= Ruthild Winkler =

Austrian biochemist

Ruthild Winkler-Oswatitsch (born 1941, also known as Ruthild Oswatitsch Eigen) is an Austrian biochemist associated with the Max Planck Institute for Biophysical Chemistry in Germany, and known for two books she coauthored with Nobel prize winner Manfred Eigen.
Her research has concerned fast biochemical reactions, game-theoretic models for molecular evolution, and the use of sequence analysis of DNA and RNA in studying the early history of biological evolution.

==Education and career==
Winkler is the daughter of Klaus Oswatitsch, an Austrian physicist who worked at the Aerodynamics Research Institute in Göttingen at the time of her birth. After World War II, her father moved to Stockholm, where she grew up. She began her studies in chemistry at TU Wien in Austria in 1961, and completed her doctorate there in 1969; her dissertation was Fast complex reactions of alkali ions with biological membrane carriers.

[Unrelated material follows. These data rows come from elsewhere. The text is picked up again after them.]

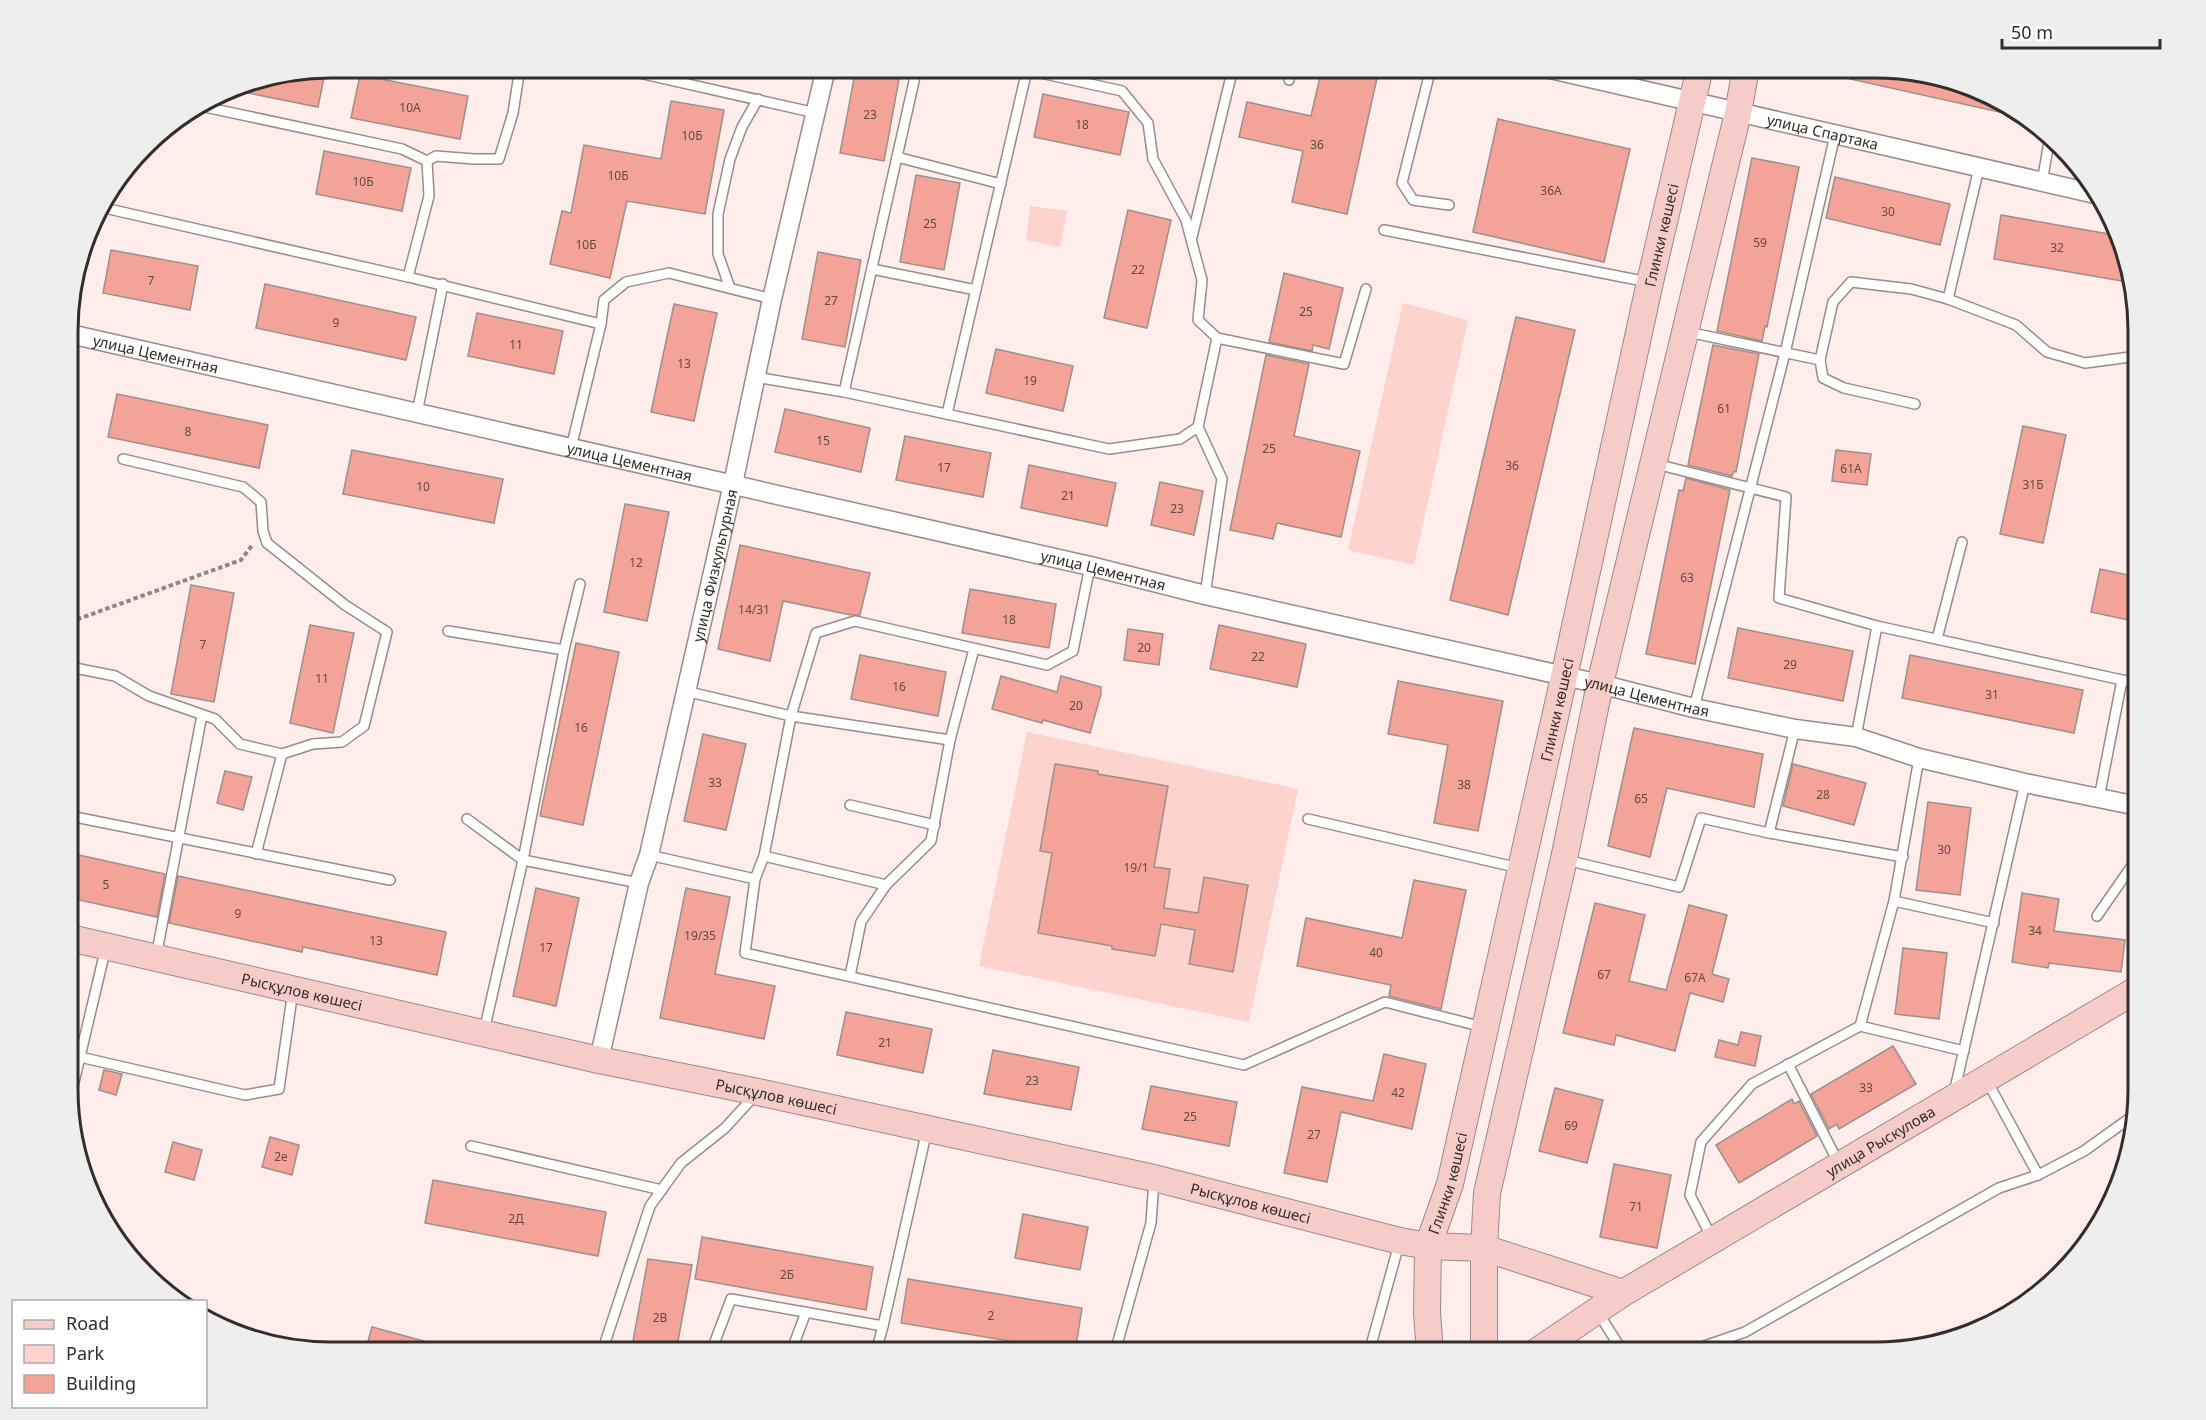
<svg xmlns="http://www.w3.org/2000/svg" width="2206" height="1420" font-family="'Noto Sans',sans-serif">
<rect width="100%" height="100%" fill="#feedea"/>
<g fill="#fcd3cd">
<path d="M1030 206 1067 211 1060 247 1026 240Z"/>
<path d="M1403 303 1468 320 1414 565 1348 550Z"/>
<path d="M1027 732 1298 789 1249 1022 979 966Z"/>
</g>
<g fill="#f3a397" stroke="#9e8f8c" stroke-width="1.5">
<path d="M326 68 318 107 228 89 230 87Z"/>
<path d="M856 68 900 74 884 161 840 153Z"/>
<path d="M1322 68 1377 78 1347 214 1292 202 1303 151 1239 137 1247 102 1311 116Z"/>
<path d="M1832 68H1876L1944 77 2011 107 2008 114 1832 75Z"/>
<path d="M360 75 468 96 460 139 351 118Z"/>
<path d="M1043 94 1129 112 1120 155 1034 137Z"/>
<path d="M671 101 724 110 705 214 627 201 610 278 550 264 562 211 571 213 584 145 661 159Z"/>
<path d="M1498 119 1630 149 1604 262 1473 232Z"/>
<path d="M324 151 411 168 402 211 316 194Z"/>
<path d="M1752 158 1799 167 1767 327 1765 326 1762 341 1717 331Z"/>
<path d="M916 175 960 183 944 270 900 262Z"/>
<path d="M1835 177 1950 204 1940 245 1826 218Z"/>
<path d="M1128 210 1171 220 1147 328 1104 318Z"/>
<path d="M2001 215 2114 235 2128 282 1994 259Z"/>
<path d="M111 250 198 266 190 310 103 293Z"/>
<path d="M818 252 861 260 845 347 802 339Z"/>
<path d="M1284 273 1343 288 1329 349 1313 345 1312 351 1269 342Z"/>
<path d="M265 284 416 317 406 360 256 328Z"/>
<path d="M674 304 717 313 694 421 651 412Z"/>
<path d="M477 313 563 331 554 374 468 356Z"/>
<path d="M1516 317 1575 330 1508 615 1450 600Z"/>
<path d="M1713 345 1759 354 1736 472 1734 471 1732 476 1688 465Z"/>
<path d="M996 349 1073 366 1063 411 986 393Z"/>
<path d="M1266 355 1309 364 1294 436 1360 451 1341 537 1277 523 1273 539 1230 530Z"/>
<path d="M117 394 268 425 259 468 108 437Z"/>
<path d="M785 409 870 428 861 472 775 452Z"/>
<path d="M2023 426 2066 435 2043 543 2000 534Z"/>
<path d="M905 436 991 453 983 497 896 480Z"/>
<path d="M352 450 503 479 494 523 343 494Z"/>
<path d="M1836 450 1871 454 1867 485 1832 481Z"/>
<path d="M1029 465 1116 483 1107 526 1021 508Z"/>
<path d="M1686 478 1730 490 1695 664 1646 654 1679 490 1683 491Z"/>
<path d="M1160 482 1203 491 1194 535 1151 525Z"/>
<path d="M625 504 669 512 647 621 604 612Z"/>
<path d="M740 545 870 573 860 615H851L783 601 770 661 718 649Z"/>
<path d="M2100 569 2138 577V622L2091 612Z"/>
<path d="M191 585 234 593 214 702 171 694Z"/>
<path d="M970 589 1056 604 1049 648 962 633Z"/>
<path d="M310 625 354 633 333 733 290 723Z"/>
<path d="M1219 625 1306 644 1297 687 1210 669Z"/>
<path d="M1738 628 1853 651 1843 701 1728 678Z"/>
<path d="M1128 629 1163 634 1159 665 1124 660Z"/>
<path d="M576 643 619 652 583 825 540 816Z"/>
<path d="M860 655 946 672 938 716 851 699Z"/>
<path d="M1910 655 2083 690 2074 733 1902 698Z"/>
<path d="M1001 676 1057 692 1061 676 1101 687V694L1090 733 1043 720 1042 723 992 709Z"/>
<path d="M1398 681 1503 701 1478 831 1434 823 1448 745 1388 734Z"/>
<path d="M1634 728 1763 754 1754 807 1667 788 1650 857 1608 846Z"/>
<path d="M703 734 746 744 726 830 684 821Z"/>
<path d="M1055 764 1098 771V774L1168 786 1154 867 1170 869 1164 908 1198 913 1204 877 1248 885 1233 972 1189 964 1195 930 1161 924 1155 956 1112 949V946L1038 933 1052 853 1040 851Z"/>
<path d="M1793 764 1866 783 1854 825 1783 806Z"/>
<path d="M225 771 252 777 243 810 217 803Z"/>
<path d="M1928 802 1971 808 1960 895 1916 890Z"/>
<path d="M70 853 165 874 157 917 70 898Z"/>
<path d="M178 876 446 932 437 975 303 947 302 952 169 923Z"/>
<path d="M1414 880 1466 890 1441 1009 1389 996 1391 985 1297 966 1306 918 1402 938Z"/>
<path d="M536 888 579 898 556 1006 513 996Z"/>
<path d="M686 888 730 897 715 974 775 986 764 1039 660 1018Z"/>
<path d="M2022 893 2059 899 2054 931 2125 940 2121 972 2049 963 2048 968 2012 962Z"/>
<path d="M1595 903 1645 915 1629 981 1666 990 1689 905 1727 915 1712 974 1729 979 1723 1002 1690 993 1675 1051 1616 1035 1614 1045 1563 1033Z"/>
<path d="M1903 948 1947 953 1939 1019 1895 1014Z"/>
<path d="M846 1012 932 1029 923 1073 837 1055Z"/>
<path d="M1741 1032 1761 1036 1755 1066 1715 1057 1719 1040 1738 1045Z"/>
<path d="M1893 1046 1916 1084 1839 1129 1837 1124 1829 1129 1811 1094Z"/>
<path d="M993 1050 1079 1067 1071 1110 984 1094Z"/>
<path d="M1384 1054 1426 1064 1412 1129 1341 1112 1327 1182 1284 1173 1302 1087 1373 1101Z"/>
<path d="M104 1070 122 1074 116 1095 99 1090Z"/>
<path d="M1151 1086 1237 1102 1229 1146 1142 1129Z"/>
<path d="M1555 1088 1603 1100 1587 1163 1539 1151Z"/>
<path d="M1792 1099 1794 1104 1799 1101 1817 1136 1739 1183 1716 1145Z"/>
<path d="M270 1137 299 1145 292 1175 262 1167Z"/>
<path d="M173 1142 202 1150 194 1180 165 1172Z"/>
<path d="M1614 1164 1671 1175 1657 1248 1600 1237Z"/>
<path d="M433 1180 606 1212 598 1256 425 1223Z"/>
<path d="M1023 1214 1088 1227 1080 1270 1015 1258Z"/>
<path d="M702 1237 873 1267 866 1310 695 1279Z"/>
<path d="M648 1259 692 1265 676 1352H631Z"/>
<path d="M908 1279 1082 1308 1075 1352 901 1323Z"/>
<path d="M372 1327 446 1347 445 1352H365Z"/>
</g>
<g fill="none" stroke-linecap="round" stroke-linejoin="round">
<g stroke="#9a8b89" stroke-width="12">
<g id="lane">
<path d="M520 68 513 113 499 159H474L436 156 427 161 429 196 408 277 601 324"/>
<path d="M617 68 816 113"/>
<path d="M1025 68 1027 70 1122 91 1148 123 1153 159 1186 220 1191 239 1202 280 1198 320 1217 338 1198 427 1222 479 1205 595"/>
<path d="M1431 68 1402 183 1413 200 1449 205"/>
<path d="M1289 80 1292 68"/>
<path d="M200 106 402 149 427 161"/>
<path d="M897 157 1001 184"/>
<path d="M2042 182 2049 142"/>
<path d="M100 207 408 277"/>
<path d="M1384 230 1648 282"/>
<path d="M1192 237 1233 68"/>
<path d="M872 269 976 290"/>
<path d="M730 288 718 254V214L730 159 742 127 758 99"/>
<path d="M1948 299 2016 325 2047 352 2085 363 2138 356"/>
<path d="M1688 332 1820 360 1823 378 1844 388 1915 404"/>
<path d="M1217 338 1344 364 1366 289"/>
<path d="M1820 360 1833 302 1851 282 1911 289 1948 299 1979 168"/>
<path d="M755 377 844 392 917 68"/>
<path d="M844 392 1109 449 1180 439 1198 427"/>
<path d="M417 413 443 284"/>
<path d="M947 414 1027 70"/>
<path d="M571 448 601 324 604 300 626 282 669 273 772 299"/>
<path d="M1656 464 1786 497 1779 598 1877 626 1856 737"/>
<path d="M1090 566 1073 651 1047 665 855 621 816 633 791 716 764 856 755 879 745 953 1244 1065 1385 1002 1483 1027"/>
<path d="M1877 626 2122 680"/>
<path d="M448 631 564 650"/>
<path d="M1937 639 1962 542"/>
<path d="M70 667 115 676 149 696 215 719 240 744 282 754 313 744 342 742 364 726 387 632 345 605 267 543 263 531 261 502 243 487 123 459"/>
<path d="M685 691 791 716 950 740 974 649"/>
<path d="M1694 708 1785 353 1835 135"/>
<path d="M2099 798 2122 680 2138 683"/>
<path d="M850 805 935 825"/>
<path d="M70 816 390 880"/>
<path d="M467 819 523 860 564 650 580 584"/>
<path d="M1308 819 1519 868"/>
<path d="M1769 833 1795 729"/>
<path d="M256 854 282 754"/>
<path d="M649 855 755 879"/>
<path d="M764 856 886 885 931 841 950 740"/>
<path d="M1566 860 1679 887 1701 818 1769 833 1903 857"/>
<path d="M1894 901 1994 923"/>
<path d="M2097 916 2138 857"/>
<path d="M156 957 202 715"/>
<path d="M850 976 861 922 886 885"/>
<path d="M1860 1026 1964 1051"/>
<path d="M484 1031 523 860 639 883"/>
<path d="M80 1057 245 1095 279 1089 293 990"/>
<path d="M1788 1064 1839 1164"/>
<path d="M1986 1079 2038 1175"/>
<path d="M1954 1093 2025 783"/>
<path d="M70 1099 106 947"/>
<path d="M471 1146 662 1190"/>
<path d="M1712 1238 1690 1195 1701 1142 1752 1084 1860 1026 1894 901 1919 758"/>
<path d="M1597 1311 1623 1352"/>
<path d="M602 1352 650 1206 681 1163 725 1128 756 1094"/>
<path d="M711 1352 731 1299 883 1326 927 1130"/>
<path d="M791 1352 806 1312"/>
<path d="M876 1352 883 1326"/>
<path d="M1115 1352 1151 1223 1154 1180"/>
<path d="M1347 1352 1370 1349 1399 1244"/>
<path d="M1687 1352 1745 1332 1999 1188 2038 1175 2084 1151 2137 1113"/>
</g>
</g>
<g stroke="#9a8b89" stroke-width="21">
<g id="street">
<path id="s1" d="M1546 68 2100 195"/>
<path id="s2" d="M70 334 1090 566 1205 595 1600 684 1694 708 1795 729 1856 737 1919 758 2025 783 2138 806"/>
<path id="s3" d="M599 1060 639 883 649 855 733 484 772 299 826 68"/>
</g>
</g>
<g stroke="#9a8b89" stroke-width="28">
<g id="secondary">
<path id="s4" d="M70 938 599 1060 758 1092 1154 1178 1400 1241 1428 1246 1484 1248 1623 1293"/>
<path id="s5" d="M1430 1352 1427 1313 1428 1246 1450 1184 1564 677 1650 282 1700 68"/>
<path d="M1484 1352V1248L1487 1193 1564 859 1600 684 1738 113 1746 68"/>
<path id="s6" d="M1536 1352 1623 1293 2138 989"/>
</g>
</g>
<path stroke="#918684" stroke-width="4" stroke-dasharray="4.5 3" stroke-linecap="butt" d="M70 622 241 560 253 544"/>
<use href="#lane" stroke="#fff" stroke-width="9"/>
<use href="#street" stroke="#fff" stroke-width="18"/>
<use href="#secondary" stroke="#f6ccc8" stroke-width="26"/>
</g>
<g text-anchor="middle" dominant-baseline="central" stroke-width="4.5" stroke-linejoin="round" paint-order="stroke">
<g font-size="12" fill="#634a47">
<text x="410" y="107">10А</text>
<text x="870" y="114">23</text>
<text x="1082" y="124">18</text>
<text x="692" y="135">10Б</text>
<text x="1317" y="144">36</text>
<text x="618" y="175">10Б</text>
<text x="363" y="181">10Б</text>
<text x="1551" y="190">36А</text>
<text x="1888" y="211">30</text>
<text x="930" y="223">25</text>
<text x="1760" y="242">59</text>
<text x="586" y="244">10Б</text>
<text x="2057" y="247">32</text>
<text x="1138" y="269">22</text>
<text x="151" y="280">7</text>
<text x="831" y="300">27</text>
<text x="1306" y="311">25</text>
<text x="336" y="322">9</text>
<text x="516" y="344">11</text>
<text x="684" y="363">13</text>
<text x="1030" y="380">19</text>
<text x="1724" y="408">61</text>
<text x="188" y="431">8</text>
<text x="823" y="440">15</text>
<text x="1269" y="448">25</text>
<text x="1512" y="465">36</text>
<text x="944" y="467">17</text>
<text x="1851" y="468">61А</text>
<text x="2033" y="484">31Б</text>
<text x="423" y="486">10</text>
<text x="1068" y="495">21</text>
<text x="1177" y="508">23</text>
<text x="636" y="562">12</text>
<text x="1687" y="577">63</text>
<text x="754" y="609">14/31</text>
<text x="1009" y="619">18</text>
<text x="203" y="644">7</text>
<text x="1144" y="647">20</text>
<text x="1258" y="656">22</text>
<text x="1790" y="664">29</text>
<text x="322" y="678">11</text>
<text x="899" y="686">16</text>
<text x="1992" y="694">31</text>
<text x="1076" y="705">20</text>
<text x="581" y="727">16</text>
<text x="715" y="782">33</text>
<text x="1464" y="784">38</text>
<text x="1823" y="794">28</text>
<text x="1641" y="798">65</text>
<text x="1944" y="849">30</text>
<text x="1136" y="867">19/1</text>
<text x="106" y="884">5</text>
<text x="238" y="913">9</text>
<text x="2035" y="930">34</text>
<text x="700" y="935">19/35</text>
<text x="376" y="940">13</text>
<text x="546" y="947">17</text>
<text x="1376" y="952">40</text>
<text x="1604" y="974">67</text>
<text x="1695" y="977">67А</text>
<text x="885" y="1042">21</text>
<text x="1032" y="1080">23</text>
<text x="1866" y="1087">33</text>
<text x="1398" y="1092">42</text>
<text x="1190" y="1116">25</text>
<text x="1571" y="1125">69</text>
<text x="1314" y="1134">27</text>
<text x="281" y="1156">2е</text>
<text x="1636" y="1206">71</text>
<text x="516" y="1218">2Д</text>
<text x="787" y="1274">2Б</text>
<text x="991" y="1315">2</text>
<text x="660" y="1317">2В</text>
</g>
<g font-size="15" fill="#332d2c" stroke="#fff">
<text stroke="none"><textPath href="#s1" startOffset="284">улица Спартака</textPath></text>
<text stroke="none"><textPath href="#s5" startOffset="1144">Глинки көшесі</textPath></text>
<text stroke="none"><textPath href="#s2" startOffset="88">улица Цементная</textPath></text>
<text stroke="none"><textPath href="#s2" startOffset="574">улица Цементная</textPath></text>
<text stroke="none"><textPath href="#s3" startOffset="508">улица Физкультурная</textPath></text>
<text stroke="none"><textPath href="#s2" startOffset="1060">улица Цементная</textPath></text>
<text stroke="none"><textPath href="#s2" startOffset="1618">улица Цементная</textPath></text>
<text stroke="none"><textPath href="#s5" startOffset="658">Глинки көшесі</textPath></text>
<text stroke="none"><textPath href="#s4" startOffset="238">Рысқұлов көшесі</textPath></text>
<text stroke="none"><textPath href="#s4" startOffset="724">Рысқұлов көшесі</textPath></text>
<text stroke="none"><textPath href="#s6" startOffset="404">улица Рыскулова</textPath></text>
<text stroke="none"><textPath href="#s5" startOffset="172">Глинки көшесі</textPath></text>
<text stroke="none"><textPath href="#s4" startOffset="1210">Рысқұлов көшесі</textPath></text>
</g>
</g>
<path d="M0 0H2206V1420H0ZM331 78H1875A253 253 0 0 1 2128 331V1089A253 253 0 0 1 1875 1342H331A253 253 0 0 1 78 1089V331A253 253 0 0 1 331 78Z" fill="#efeeee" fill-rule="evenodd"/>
<path fill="none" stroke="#332d2c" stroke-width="3" d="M331 78H1875A253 253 0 0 1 2128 331V1089A253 253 0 0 1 1875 1342H331A253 253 0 0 1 78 1089V331A253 253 0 0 1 331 78Z"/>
<rect x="12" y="1300" width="195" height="108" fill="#ffffff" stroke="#adabab" stroke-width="1.5"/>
<rect x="24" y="1320" width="30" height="9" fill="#f6ccc8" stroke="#adabab" stroke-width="1.5"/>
<text x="66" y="1330" font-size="18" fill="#332d2c">Road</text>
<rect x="24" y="1345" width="30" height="18" fill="#fcd3cd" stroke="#adabab" stroke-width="1.5"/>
<text x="66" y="1360" font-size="18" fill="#332d2c">Park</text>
<rect x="24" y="1375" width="30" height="18" fill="#f3a397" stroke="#adabab" stroke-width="1.5"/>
<text x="66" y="1390" font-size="18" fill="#332d2c">Building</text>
<path d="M2002 39v9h158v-9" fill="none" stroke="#332d2c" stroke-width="3"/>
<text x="2011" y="39" font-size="18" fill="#332d2c" stroke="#ffffff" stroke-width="4.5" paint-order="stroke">50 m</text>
</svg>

Already before completing her doctorate she had been working with Manfred Eigen at the Max Planck Institute for Biophysical Chemistry in Göttingen, and since 1971 she has been a research scientist there.

==Books==
In 1975, Eigen and Winkler published Das Spiel: Naturgesetze steuern den Zufall, translated into English by Rita and Robert Kimber as The Laws of the Game: How the principles of nature govern chance (Knopf 1981 and Princeton University Press 1993).
They later published Steps Towards Life: A Perspective on Evolution (Oxford University Press 1992).

==Personal life==
Winkler married Eigen, as his second wife, at a time when they were already long-term research collaborators.